As Cheryl Cooky and Shari L. Dworkin state, the IOC considers only certain privileged bodies—mostly male, white, western, heterosexual—to be eligible to compete in competitions. When “suspicious” athletes go through gender verification tests, the ambiguities inherent in sex as a binary category and the real social processes of constituting and redefining sex are exposed. In contrast to equalizing the playing field, gender verification tests offer biological evidence of a continuum of sex which breaks the fallacy of the gender binary.

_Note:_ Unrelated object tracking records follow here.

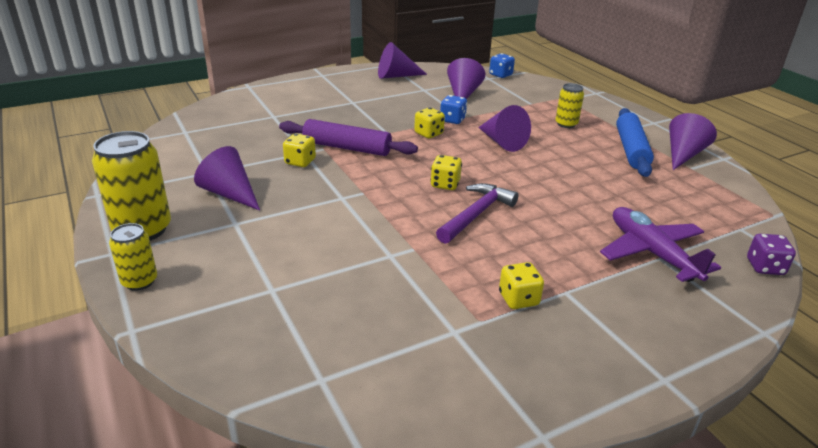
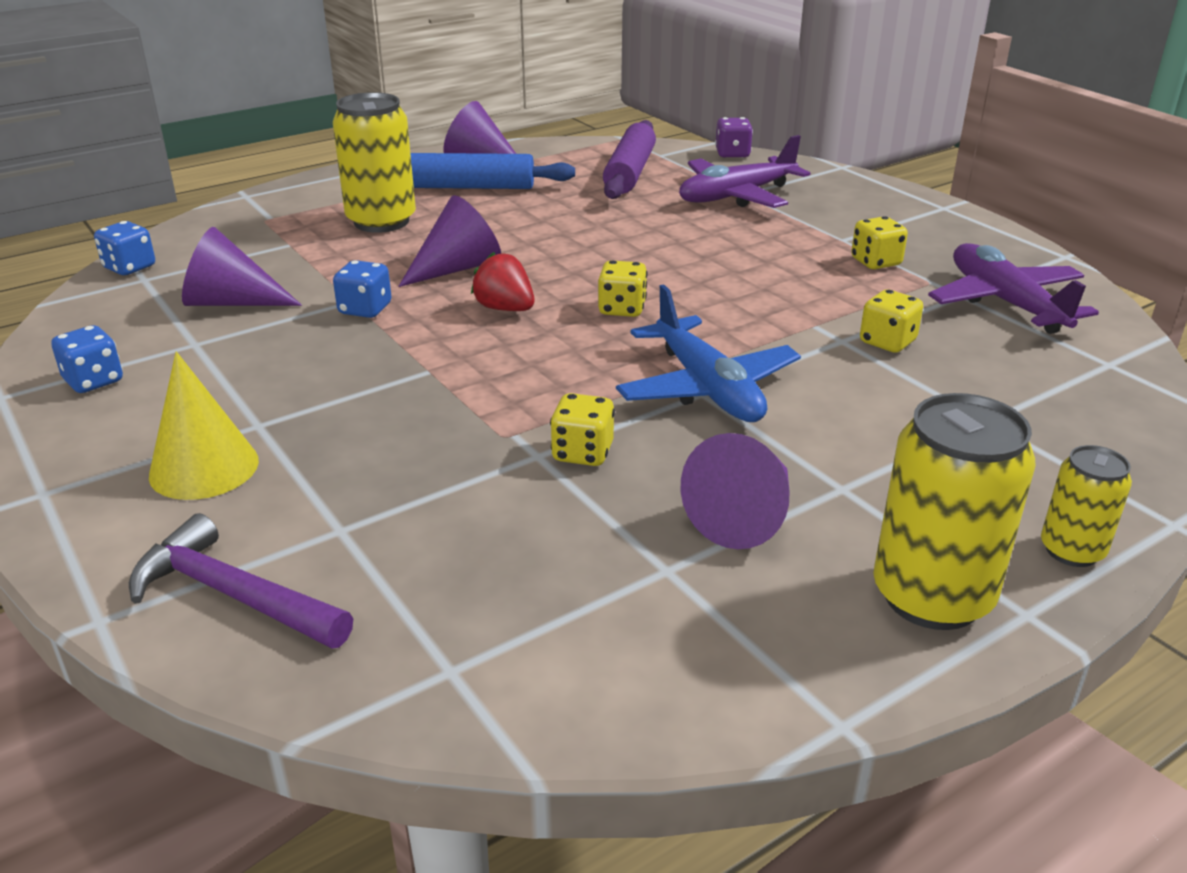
camera: 95 degrees left, 0 degrees up
purple rolling pin [279,119,418,156] -> purple rolling pin moved to [603,120,656,199]
purple cone [378,42,427,79] -> blue dice [51,325,123,393]
yellow dice [414,108,445,138] -> yellow dice moved to [860,289,923,353]
purple hammer [436,183,519,244] -> purple hammer moved to [129,513,353,649]
yellow can [555,83,584,128] -> yellow can [333,92,416,233], size x1.80
none -> yellow cone [149,351,259,500]
none -> red strawberry [471,252,534,311]
none -> blue plane [616,284,801,422]
none -> purple plane [928,243,1099,334]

In parallel, these tests exemplify how athletes, sport organizations, scientists, and the broader society adhere to notions of categorical differences in order to maintain the gender binary in sports. The implementation of such a policy interferes with both the right to participate in sport, and the inequitable treatment of female, trans and intersex athletes in sport.

Ultimately, the notion of “fairness” in sports is a myth. Manifestations of all sports are imbued with inequality and injustice. As Argentine feminist philosopher Maria Lugones explained: “the colonial, modern gender system cannot exist without coloniality of power, since the classification of population in terms of race is a necessary condition of its possibility.” An example of this was the Serena Williams cartoon, which was argued by some to not be “racist” but just a reflection of her poor sportsmanship at the time; to others, it was unquestionable and unconscionable racist abuse. This striking divison aptly reflects the interesection of our society’s heteronormative, patriarchal, and colonial influences, which are nowhere more evident that in the arena of sports.

Similarly, in the wider context, pictogram designs are merely byproducts of complicated realities we live in, but at the same time they are responsible for perpetuating those systems. Pictograms provide us with a basis to further examine the legitimization of power by modern sports culture, exemplified in the appalling history of political and social abuse that is intricately intertwined in the Olympic Games we admire, revere and anticipate. This history intersects with many other complex and problematic histories—stories of binarisms, sexism, racism, appropriation, and more. As I look at the pedestrian sign today, I can’t help but wonder how such an innocuous, subtle sign could mask such systemic oppression.


Mujgan Abdulzade (she/her) is a visual designer based in Berlin, Germany with a strong interest in information design and storytelling. She holds an M.A in Integrated Design from the Hochschule Anhalt in Dessau. With her work, Mujgan tries to shed light on gender, social, and environmental issues through design activism strategies.

This text was produced as part of the Troublemakers Class of 2020 workshop.